Dennoch sind die Buchloer natürlich in beiden Partien der klare Favorit. Denn der Freitagsgegner Forst gehörte in den letzten Jahren bereits immer zu den Kellerkindern der Liga, der immer um den Klassenerhalt zittern musste. So schloss man auch in der vergangenen Saison die Vorrunde als Letzter ab und sicherte sich im Anschluss in der Abstiegsrunde aber dennoch den Ligaverbleib.

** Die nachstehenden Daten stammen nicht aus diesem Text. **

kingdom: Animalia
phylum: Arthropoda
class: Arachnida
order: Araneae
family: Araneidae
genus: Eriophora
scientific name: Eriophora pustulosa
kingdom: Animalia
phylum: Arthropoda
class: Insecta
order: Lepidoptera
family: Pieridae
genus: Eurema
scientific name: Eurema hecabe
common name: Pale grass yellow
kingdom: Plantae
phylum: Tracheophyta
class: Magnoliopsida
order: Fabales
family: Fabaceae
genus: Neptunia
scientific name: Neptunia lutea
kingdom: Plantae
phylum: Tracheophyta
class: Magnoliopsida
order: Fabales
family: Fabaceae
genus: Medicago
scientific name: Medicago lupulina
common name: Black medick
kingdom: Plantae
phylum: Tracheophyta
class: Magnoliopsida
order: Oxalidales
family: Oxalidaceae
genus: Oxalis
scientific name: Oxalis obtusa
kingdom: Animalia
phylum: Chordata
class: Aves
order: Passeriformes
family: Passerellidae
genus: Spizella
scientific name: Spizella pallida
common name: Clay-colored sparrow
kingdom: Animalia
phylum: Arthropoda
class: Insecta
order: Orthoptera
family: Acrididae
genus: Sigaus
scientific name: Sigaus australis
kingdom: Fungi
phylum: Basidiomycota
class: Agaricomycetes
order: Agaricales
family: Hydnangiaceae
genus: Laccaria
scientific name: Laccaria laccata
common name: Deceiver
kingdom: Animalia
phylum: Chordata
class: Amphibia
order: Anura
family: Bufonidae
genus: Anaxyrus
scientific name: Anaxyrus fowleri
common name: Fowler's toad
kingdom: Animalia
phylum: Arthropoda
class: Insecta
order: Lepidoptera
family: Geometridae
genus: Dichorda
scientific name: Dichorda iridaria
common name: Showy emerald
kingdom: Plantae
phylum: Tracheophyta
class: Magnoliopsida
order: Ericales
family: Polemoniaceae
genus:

Ein wenig anders sieht es beim Derbygegner Wörishofen am Sonntag aus. Die Wölfe waren in den zurückliegenden Spielzeiten eigentlich immer im vorderen Tabellendrittel zu finden, wobei es anschließend nie für den ganz großen Coup zum Aufstieg in die Bayernliga gereicht hat. Doch heuer scheint man nach einigen schmerzhaften Abgängen eine schwere Saison vor der Brust zu haben, was auch die ersten Duelle bereits unterstrichen haben. Dennoch stecken im Wörishofer Team ein paar gut ausgebildete und aus Buchloer Sicht alt bekannte Gesichter. So schnürten beispielsweise Christoph Seitz, Andreas Walther oder auch Florian Kaiser schon die Schlittschuhe für den ESV, ebenso wie auch die beiden Brüder Erik und Alexander Schönberger, die im Sommer in die Kurstadt wechselten und zuvor jahrelang für die Pirates aktiv waren. Und ein Brüderduell gibt es in diesem Derby auch: So trifft David Vycichlo – der nach verbüßter Sperre wieder ins Team zurückkehrt – auf seinen kleinen Bruder Dustin, der im letzten Jahr ebenfalls noch das Piraten-Trikot getragen hatte. Umgekehrt haben aber auch einige Buchloer Akteure eine Wörishofer-Vergangenheit. Verteidiger Max Hofer spielte schon für die Wölfe, genauso wie auch Thomas Spegele. Und Michal Telesz wechselte erst im Sommer von den Wölfen zum ESV.